Work to be completed | Once you find the line with "Allocation issues happen" in the entries below, return exactly every line from it through the line with "a version of".

Supplied information |

%%

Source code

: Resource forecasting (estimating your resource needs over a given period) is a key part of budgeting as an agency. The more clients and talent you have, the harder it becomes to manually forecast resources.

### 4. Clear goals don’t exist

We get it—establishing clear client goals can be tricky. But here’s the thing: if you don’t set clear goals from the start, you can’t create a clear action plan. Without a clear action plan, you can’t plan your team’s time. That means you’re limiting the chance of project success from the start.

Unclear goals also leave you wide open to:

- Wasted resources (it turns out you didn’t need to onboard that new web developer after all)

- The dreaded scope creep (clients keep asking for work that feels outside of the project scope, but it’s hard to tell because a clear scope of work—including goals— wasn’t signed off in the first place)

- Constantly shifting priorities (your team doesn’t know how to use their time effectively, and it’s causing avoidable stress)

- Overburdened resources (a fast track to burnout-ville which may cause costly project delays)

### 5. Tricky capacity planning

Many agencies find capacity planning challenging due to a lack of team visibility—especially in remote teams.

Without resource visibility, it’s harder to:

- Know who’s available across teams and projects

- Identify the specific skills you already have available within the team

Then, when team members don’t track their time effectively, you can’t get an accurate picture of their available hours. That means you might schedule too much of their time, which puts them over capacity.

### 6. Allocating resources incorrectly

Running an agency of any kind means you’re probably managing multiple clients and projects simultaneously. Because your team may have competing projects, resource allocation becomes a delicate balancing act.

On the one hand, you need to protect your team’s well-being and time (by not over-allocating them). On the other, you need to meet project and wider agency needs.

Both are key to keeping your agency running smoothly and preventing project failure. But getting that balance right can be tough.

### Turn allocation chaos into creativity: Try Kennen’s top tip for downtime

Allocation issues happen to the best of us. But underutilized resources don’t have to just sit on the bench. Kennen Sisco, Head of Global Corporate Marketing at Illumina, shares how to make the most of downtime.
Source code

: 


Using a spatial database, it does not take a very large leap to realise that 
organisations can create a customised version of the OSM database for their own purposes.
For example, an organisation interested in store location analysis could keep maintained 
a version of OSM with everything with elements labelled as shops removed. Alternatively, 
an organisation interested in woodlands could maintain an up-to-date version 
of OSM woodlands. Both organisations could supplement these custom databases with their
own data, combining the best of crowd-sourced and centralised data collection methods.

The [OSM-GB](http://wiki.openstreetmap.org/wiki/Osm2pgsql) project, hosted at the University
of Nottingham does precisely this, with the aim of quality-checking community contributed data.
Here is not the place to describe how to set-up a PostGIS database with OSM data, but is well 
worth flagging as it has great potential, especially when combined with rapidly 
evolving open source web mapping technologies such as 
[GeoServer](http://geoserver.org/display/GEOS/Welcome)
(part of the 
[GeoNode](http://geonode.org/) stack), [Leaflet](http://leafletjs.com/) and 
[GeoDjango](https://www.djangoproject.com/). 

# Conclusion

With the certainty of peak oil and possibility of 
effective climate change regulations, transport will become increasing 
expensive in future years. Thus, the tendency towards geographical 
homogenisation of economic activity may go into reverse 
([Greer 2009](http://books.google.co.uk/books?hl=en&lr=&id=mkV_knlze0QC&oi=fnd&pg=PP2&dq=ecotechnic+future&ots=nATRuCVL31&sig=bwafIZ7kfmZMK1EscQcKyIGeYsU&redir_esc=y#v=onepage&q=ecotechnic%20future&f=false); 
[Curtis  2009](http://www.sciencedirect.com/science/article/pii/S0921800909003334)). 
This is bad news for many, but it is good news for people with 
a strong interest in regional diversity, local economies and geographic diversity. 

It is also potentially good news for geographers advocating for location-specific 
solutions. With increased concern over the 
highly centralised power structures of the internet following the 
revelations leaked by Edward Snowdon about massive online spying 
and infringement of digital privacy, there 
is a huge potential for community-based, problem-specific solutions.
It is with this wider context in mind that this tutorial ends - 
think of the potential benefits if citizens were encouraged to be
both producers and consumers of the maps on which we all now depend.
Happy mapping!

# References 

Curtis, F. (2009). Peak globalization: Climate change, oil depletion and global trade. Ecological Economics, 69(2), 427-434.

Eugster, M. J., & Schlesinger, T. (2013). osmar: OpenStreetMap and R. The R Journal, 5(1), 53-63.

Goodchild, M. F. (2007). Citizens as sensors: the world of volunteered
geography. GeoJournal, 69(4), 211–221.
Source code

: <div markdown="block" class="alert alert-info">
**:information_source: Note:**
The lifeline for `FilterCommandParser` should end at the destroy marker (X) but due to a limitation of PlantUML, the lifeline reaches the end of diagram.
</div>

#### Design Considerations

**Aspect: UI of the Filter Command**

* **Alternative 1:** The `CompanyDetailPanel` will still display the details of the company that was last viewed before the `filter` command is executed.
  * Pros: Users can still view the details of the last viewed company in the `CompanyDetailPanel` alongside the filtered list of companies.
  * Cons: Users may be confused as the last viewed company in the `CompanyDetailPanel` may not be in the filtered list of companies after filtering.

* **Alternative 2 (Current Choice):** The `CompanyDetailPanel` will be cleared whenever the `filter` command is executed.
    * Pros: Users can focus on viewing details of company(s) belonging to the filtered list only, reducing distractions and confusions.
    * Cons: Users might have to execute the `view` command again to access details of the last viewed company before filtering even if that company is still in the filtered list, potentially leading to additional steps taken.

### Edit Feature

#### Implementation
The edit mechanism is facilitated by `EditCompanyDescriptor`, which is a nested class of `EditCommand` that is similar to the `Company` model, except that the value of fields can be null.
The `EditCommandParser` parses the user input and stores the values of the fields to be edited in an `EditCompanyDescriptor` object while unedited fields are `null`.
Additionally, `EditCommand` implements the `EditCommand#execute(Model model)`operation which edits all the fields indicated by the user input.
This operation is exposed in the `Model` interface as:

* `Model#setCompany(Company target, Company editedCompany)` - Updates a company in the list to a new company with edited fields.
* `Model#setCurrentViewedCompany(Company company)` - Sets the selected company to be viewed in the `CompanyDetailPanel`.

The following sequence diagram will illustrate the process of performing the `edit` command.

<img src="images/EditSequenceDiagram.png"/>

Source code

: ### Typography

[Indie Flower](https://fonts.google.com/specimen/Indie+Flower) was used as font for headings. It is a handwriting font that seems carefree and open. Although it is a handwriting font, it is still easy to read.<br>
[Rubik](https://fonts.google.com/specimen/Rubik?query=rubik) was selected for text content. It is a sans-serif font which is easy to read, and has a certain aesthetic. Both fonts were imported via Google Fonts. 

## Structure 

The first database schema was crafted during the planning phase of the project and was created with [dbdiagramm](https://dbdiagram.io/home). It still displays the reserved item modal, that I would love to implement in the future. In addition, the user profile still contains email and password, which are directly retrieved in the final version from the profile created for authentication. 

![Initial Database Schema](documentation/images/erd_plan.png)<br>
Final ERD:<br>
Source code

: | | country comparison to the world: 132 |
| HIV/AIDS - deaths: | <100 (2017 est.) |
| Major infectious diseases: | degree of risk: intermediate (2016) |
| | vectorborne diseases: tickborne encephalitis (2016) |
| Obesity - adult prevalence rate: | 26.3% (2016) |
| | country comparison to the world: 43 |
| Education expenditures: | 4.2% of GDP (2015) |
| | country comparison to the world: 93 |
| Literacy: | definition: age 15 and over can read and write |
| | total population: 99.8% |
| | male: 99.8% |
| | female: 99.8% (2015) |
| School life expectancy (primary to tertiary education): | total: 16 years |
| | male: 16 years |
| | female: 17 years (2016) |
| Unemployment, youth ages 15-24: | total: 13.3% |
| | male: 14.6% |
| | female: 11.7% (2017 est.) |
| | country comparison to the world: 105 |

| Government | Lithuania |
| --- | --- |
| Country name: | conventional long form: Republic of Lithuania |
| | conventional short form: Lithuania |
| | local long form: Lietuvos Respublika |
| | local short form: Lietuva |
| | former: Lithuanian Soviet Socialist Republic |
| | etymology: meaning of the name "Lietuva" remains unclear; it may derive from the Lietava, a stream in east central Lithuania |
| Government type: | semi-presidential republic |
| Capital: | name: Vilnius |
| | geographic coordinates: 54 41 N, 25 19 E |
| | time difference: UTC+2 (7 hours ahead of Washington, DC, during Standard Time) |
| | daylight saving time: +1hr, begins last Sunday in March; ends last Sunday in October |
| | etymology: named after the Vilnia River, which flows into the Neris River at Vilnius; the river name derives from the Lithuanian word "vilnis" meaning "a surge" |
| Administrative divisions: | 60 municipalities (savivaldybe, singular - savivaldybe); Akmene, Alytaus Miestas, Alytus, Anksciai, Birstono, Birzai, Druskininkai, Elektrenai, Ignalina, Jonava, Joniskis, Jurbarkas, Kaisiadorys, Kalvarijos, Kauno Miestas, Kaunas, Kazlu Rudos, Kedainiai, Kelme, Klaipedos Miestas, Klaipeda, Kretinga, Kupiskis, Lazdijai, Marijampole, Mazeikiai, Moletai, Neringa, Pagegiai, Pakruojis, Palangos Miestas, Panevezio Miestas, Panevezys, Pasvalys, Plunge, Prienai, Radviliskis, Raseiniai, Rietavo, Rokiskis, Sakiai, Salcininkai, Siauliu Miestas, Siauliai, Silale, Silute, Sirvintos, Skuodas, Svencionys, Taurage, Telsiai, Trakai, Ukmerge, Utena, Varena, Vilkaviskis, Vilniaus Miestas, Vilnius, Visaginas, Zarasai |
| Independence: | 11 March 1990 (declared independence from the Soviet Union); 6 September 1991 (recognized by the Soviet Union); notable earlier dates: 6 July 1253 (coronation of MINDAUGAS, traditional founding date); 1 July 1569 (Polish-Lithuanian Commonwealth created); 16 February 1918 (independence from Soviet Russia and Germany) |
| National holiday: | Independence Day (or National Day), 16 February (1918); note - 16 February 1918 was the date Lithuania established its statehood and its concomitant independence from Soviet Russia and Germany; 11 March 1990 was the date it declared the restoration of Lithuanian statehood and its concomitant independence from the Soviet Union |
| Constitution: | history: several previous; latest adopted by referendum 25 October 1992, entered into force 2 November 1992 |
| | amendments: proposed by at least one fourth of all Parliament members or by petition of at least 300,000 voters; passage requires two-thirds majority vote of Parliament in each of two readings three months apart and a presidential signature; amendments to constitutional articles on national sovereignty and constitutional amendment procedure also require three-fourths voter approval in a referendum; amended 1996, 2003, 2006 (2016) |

%%

Written answer |
Allocation issues happen to the best of us. But underutilized resources don’t have to just sit on the bench. Kennen Sisco, Head of Global Corporate Marketing at Illumina, shares how to make the most of downtime.
Source code

: 


Using a spatial database, it does not take a very large leap to realise that 
organisations can create a customised version of the OSM database for their own purposes.
For example, an organisation interested in store location analysis could keep maintained 
a version of OSM with everything with elements labelled as shops removed. Alternatively, 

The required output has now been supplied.